In this model, it is much easier to track and compare individual marketing initiatives to each other. However, since each initiative can have its own set of metrics (for example, clicks on ads are different than clicks on an email), it can be more difficult to establish “north star” performance metrics for each stage of the funnel.
In this model, marketers still set up campaigns by stage, but instead of measuring a series of different KPIs, they only measure one: contribution to revenue. Then they break down all their existing customers by their history with each channel and attribute different amounts of value to each touchpoint.
For example, an ecommerce measurement tool might tell you the following about a customer’s journey:
- First, customer “Sarah Lee” viewed an ad on Facebook.
- Then, she visited your website.
- There, she added something to her cart but abandoned it.
- Next, she was sent and opened an abandoned cart email.
- Finally, she purchased your product.
Sarah Lee’s purchase was impacted by both the Facebook ad and the Klaviyo abandon cart email. In the journey-based model, Sarah’s $60 purchase would be attributed partially to Facebook and partially to Klaviyo. A simple, common model would split them 50/50: $30 of revenue attributed to Facebook, $30 to Klaviyo.

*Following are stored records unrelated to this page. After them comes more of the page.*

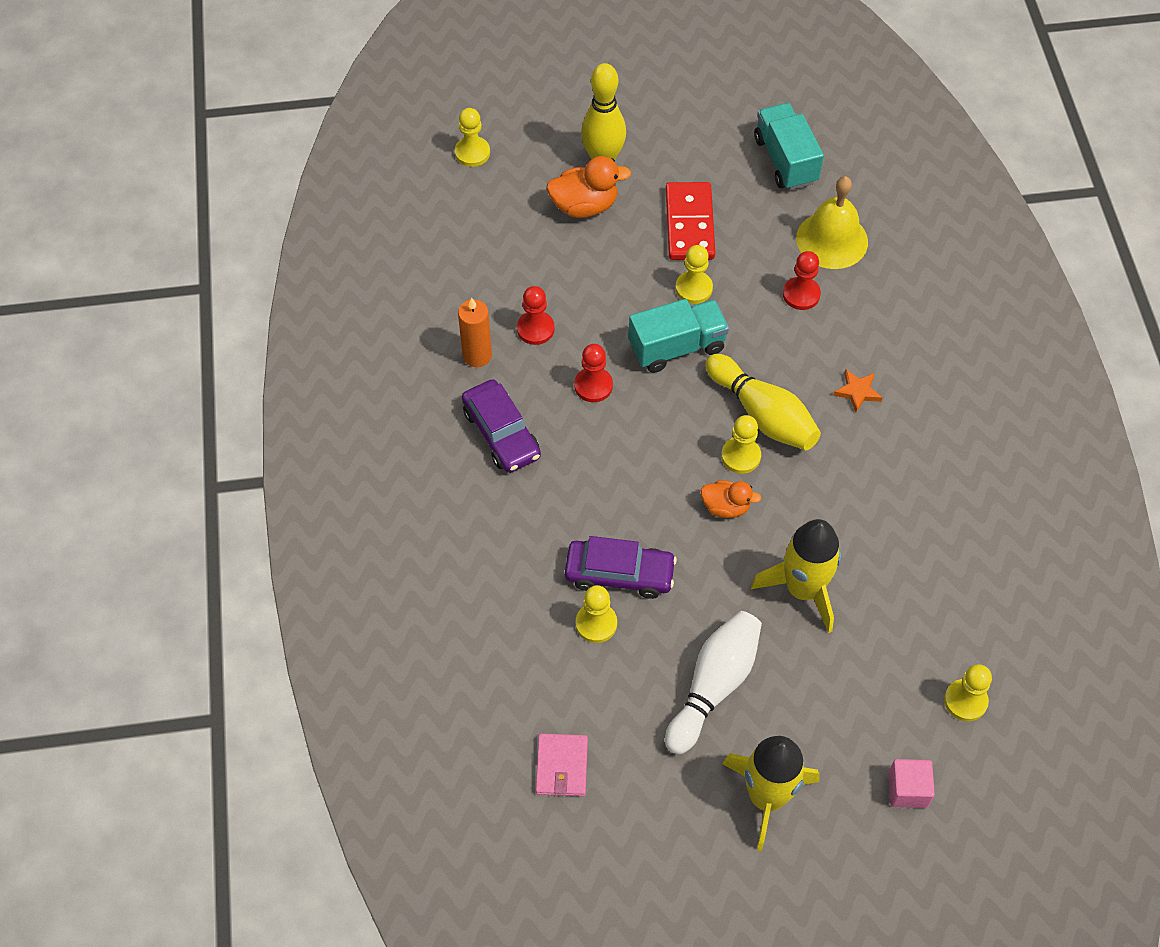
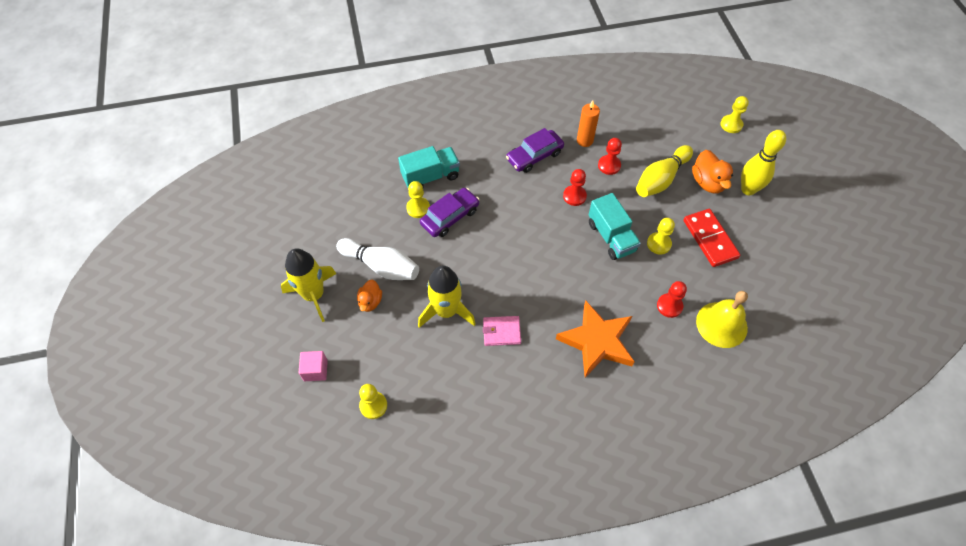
camera: 85 degrees right, 0 degrees up
(562, 766) = (334, 199): pink wallet -> pink wallet (501, 332)
(619, 574) = (450, 217): purple car -> purple car turned 135 degrees counterclockwise
(689, 224) = (710, 239): red domino -> red domino turned 75 degrees clockwise
(725, 507) = (499, 268): orange duck -> orange duck (370, 302)
(741, 456) = (536, 274): yellow pawn -> none
(762, 414) = (569, 286): yellow bowling pin -> yellow bowling pin (661, 179)
(785, 160) = (783, 294): turquoise truck -> turquoise truck (430, 176)
(857, 392) = (597, 341): orange star -> orange star, size x2.43

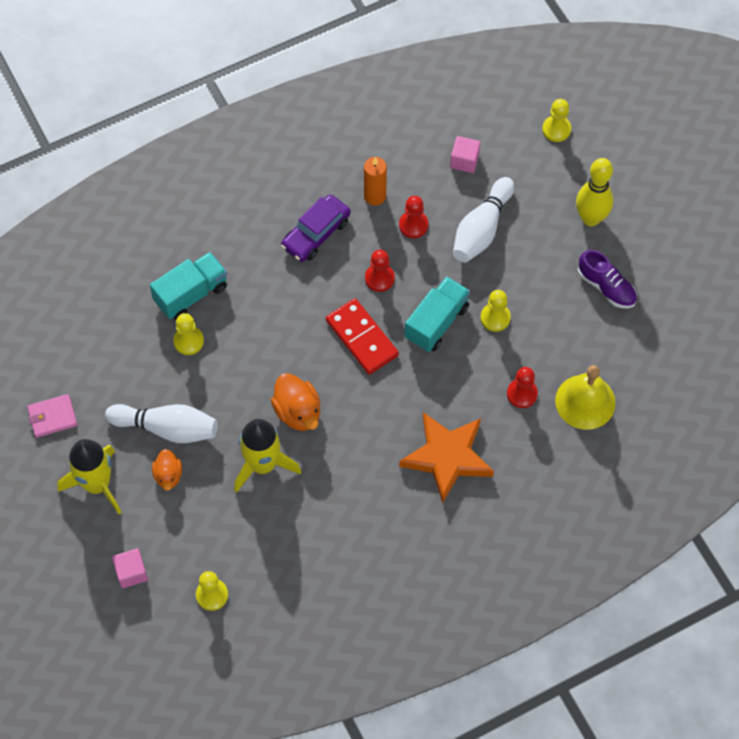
camera: 15 degrees left, 5 degrees up
(450, 217) = (232, 343): purple car -> none
(501, 332) = (334, 473): pink wallet -> pink wallet (52, 417)
(611, 237) = (436, 322): turquoise truck -> turquoise truck turned 105 degrees counterclockwise
(657, 131) = (464, 161): none -> pink cube
(661, 179) = (481, 229): yellow bowling pin -> white bowling pin
(708, 182) = (540, 220): orange duck -> orange duck (298, 412)
(710, 239) = (555, 297): red domino -> red domino (362, 338)
(753, 241) = (606, 287): none -> purple shoe

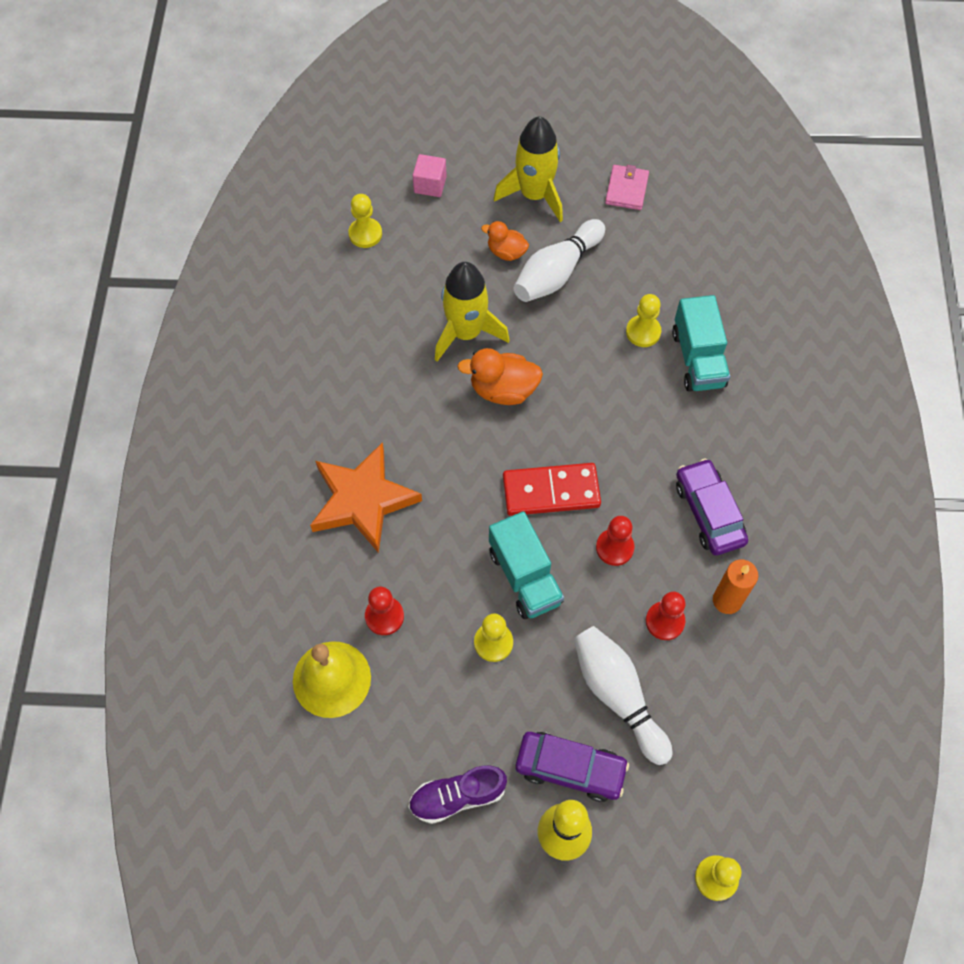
camera: 120 degrees right, 0 degrees up
(464, 161) = (725, 731): pink cube -> none
(546, 234) = (570, 768): none -> purple car

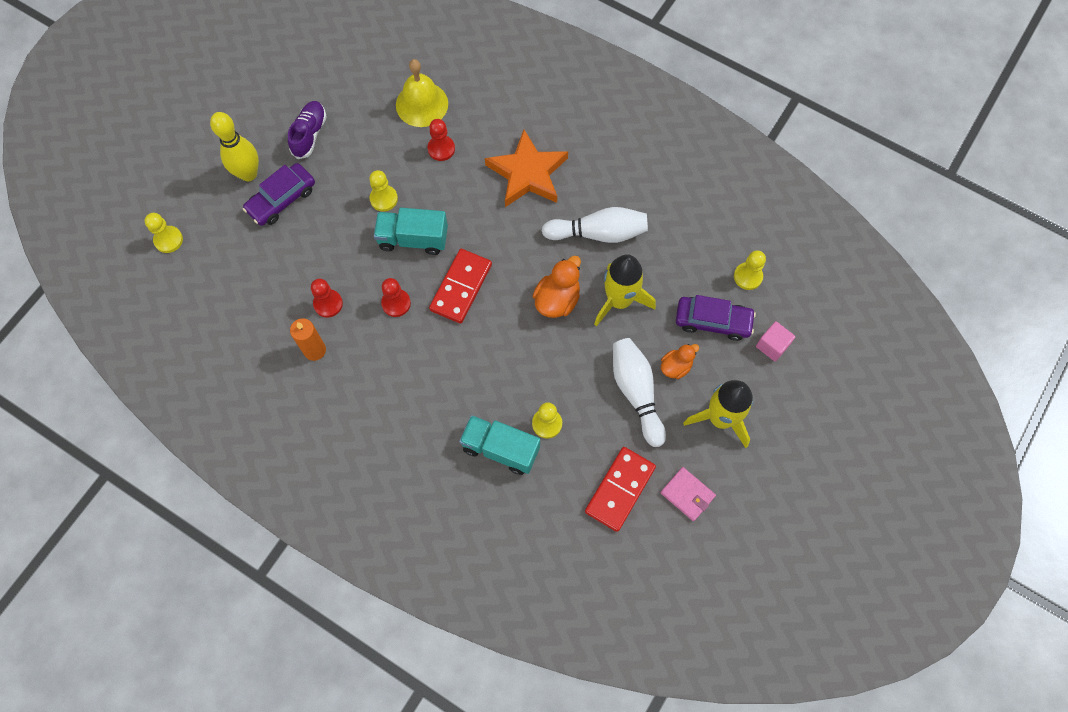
camera: 120 degrees right, 5 degrees up
(618, 695) = (303, 249): white bowling pin -> white bowling pin (598, 233)
(661, 242) = (620, 489): none -> red domino
(709, 512) = (380, 378): purple car -> purple car (713, 321)

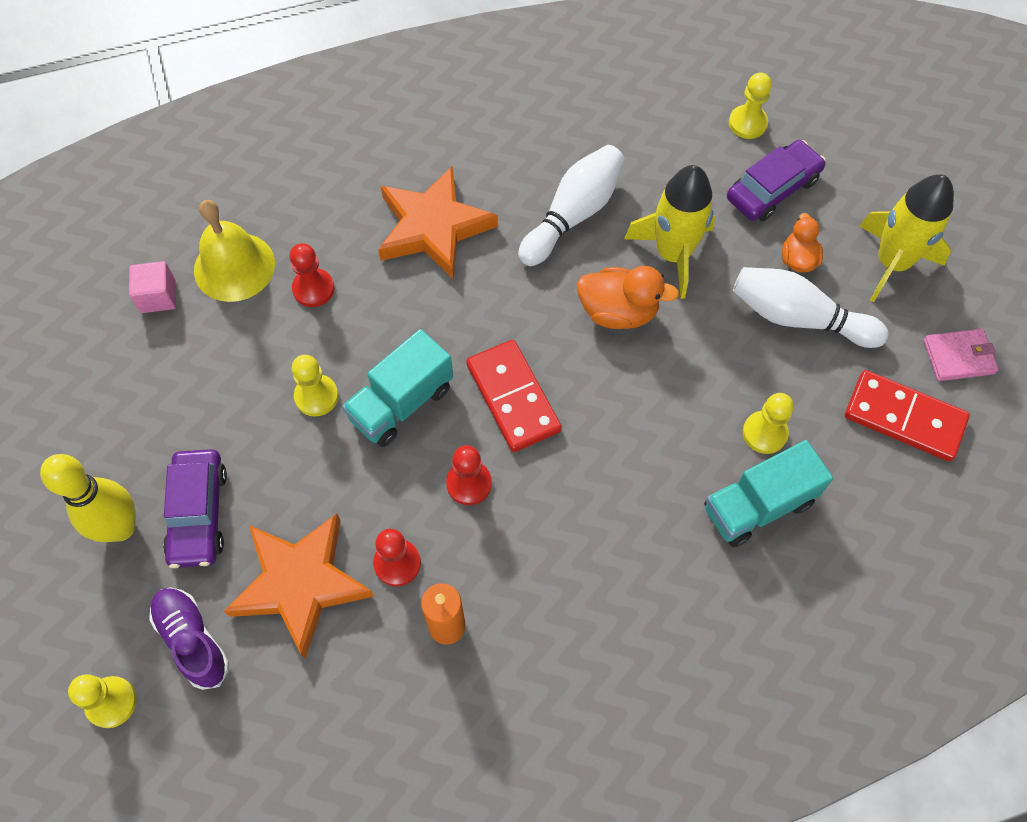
camera: 50 degrees left, 5 degrees down
(284, 270) = (300, 583): none -> orange star
(309, 134) = (143, 416): purple shoe -> purple shoe (192, 640)
(557, 300) = (618, 312): orange duck -> orange duck turned 120 degrees clockwise
(620, 489) = (904, 418): red domino -> red domino turned 45 degrees counterclockwise
(772, 345) = (845, 159): pink cube -> pink cube (158, 296)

This model requires integrating data from multiple platforms, including in this case, Shopify, Facebook, and Klaviyo. Often, it requires a data engineer or technical marketer. However, once implemented, it can provide the most complete picture of performance throughout the funnel.
If you are planning your ecommerce marketing strategy, or even your website’s content, the ecommerce funnel is a powerful framework. As a store owner, there is nothing more important than understanding your customer. The funnel helps you understand what they’re thinking and how to reach them.